From five to seven o’clock is the review of ladies’ dresses. Beauty and ornamentation abound, but taste is wanting. The colors are outrageously crude and the forms ungraceful; crinolines too distended and badly distended, in geometrical cones or bunched, green flounces, embroideries, flowered dresses, quantities of floating gauze, packets of falling or frizzed hair; crowning this display tiny embroidered and imperceptible bonnets. The bonnets are too much adorned; the hair, too shiny, presses closely on the temples; the small mantle or casaque falls formless to the lower part of the back, the petticoat expands prodigiously, and all the scaffolding badly joined, badly arranged, variegated and labored, cries and protests with all its gaudy and overdone colors. In the sunshine, especially, at Hampton Court the day before yesterday, among the shopkeepers’ wives, the absurdity was at its height; there were many violet dresses, one being of a wild violet clasped round the waist with a golden band, which would have made a painter cry out. I said to a lady, “The toilette is more showy among you than in France.” “But my dresses come from Paris!” I carefully refrained from replying, “But you selected them.”
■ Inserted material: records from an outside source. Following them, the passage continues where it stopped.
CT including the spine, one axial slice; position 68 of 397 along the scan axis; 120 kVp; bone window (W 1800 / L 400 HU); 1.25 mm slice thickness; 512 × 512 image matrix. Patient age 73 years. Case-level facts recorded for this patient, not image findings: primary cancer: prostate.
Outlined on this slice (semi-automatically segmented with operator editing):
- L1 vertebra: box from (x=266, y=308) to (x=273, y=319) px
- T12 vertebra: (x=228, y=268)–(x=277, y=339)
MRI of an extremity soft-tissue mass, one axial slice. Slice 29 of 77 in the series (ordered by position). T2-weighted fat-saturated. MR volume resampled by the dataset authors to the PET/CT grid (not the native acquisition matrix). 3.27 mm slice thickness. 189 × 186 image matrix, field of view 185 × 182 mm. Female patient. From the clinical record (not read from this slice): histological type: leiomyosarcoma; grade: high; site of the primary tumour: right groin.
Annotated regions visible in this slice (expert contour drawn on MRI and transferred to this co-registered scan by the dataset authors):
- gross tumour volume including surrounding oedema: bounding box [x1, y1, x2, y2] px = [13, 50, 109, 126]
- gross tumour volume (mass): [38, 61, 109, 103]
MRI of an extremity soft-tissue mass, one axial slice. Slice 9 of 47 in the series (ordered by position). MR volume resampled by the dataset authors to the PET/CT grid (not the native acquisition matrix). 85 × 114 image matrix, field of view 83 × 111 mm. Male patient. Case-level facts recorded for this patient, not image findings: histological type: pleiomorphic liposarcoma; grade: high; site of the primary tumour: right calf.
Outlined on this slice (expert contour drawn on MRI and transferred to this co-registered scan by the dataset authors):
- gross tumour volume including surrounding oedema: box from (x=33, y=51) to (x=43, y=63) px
Excepting only the highest class, they apparel themselves as fancy dictates. One imagines healthy bodies, well-built, beautiful at times; but they must be imagined. The physiognomy is often pure, but also often sheepish. Many are simple babies, new waxen dolls, with glass eyes, which appear entirely empty of ideas. Other faces have become ruddy, and turned to raw beefsteak. There is a fund of folly or of brutality in this inert flesh,—too white, or too red. Some are ugly and grotesque in the extreme; with heron’s feet, stork’s necks, always having the large front of white teeth, the projecting jaws of carnivora. As compensation, others are beautiful in the extreme. They have angelic faces; their eyes, of pale periwinkle, are softly deep; their complexion is that of a flower, or an infant; their smile is divine. One of these days, about ten o’clock in the morning, near Hyde Park Corner, I was rooted to the spot motionless with admiration at the sight of two young ladies; the one was sixteen, the other eighteen years old. They were in rustling dresses of white tulle amid a cloud of muslin; tall, slender, agile, their shape as perfect as their face, of incomparable freshness, resembling those marvellous flowers seen in select exhibitions, the whiteness of the lily or orchis; in addition to all that, gayety, innocence, a superabundance of unalloyed sap and infantine expression, of laughter, and the mien of birds; the earth did not support them.

Many of the horsewomen are charming, so simple and so serious, without a trace of coquetry; they come here not to be seen, but to take the air; their manner is frank without pretension; their shake of the hand quite loyal, almost masculine; no frippery in their attire; the small black vest, tightened at the waist, moulds a fine shape and healthy form; to my mind, the first duty of a young lady is to be in good health. They manage their horses with complete ease and assurance.

Sometimes the father or brother stops and talks business or politics with a friend; the ladies listen and thus habituate themselves to serious topics. These fathers and brothers, too, are a pleasant sight; expressive and resolute faces, which bear, or have borne, the burden of life; less exhausted than among us, less ready to smile and to execute the tricks of politeness, but calmer and more staid, and who often excite in the onlooker a vague impression of respect, of esteem at least, and often of trust. Perhaps this is because I am instructed as to their condition; yet it seems to me that mistake is difficult; whether nobles, members of Parliament, landed proprietors, their manners and their physiognomies are those of men accustomed to authority, and who have wielded it.


WESTMINSTER ABBEY.

NATHANIEL HAWTHORNE.

[We do not class Hawthorne in usual lists of travellers, yet in his “Our Old Home: A Series of English Sketches,” he gives us some thoughtful and interesting discussions of English scenes and institutions which are well worth reproducing. We accordingly select his description of London’s great centre of pilgrimage to the devout antiquarian.]

On a Sunday afternoon, I passed through a side-entrance in the time-blackened wall of a place of worship, and found myself among a congregation assembled in one of the transepts and the immediately contiguous portion of the nave. It was a vast old edifice, spacious enough, within the extent covered by its pillared roof and overspread by its stone pavement, to accommodate the whole of church-going London, and with a far wider and loftier concave than any human power of lungs could fill with audible prayer. Oaken benches were arranged in the transept, on one of which I seated myself, and joined, as well as I knew how, in the sacred business that was going forward. But when it came to the sermon, the voice of the preacher was puny, and so were his thoughts, and both seemed impertinent at such a time and place, where he and all of us were bodily included within a sublime act of religion, which could be seen above and around us and felt beneath our feet.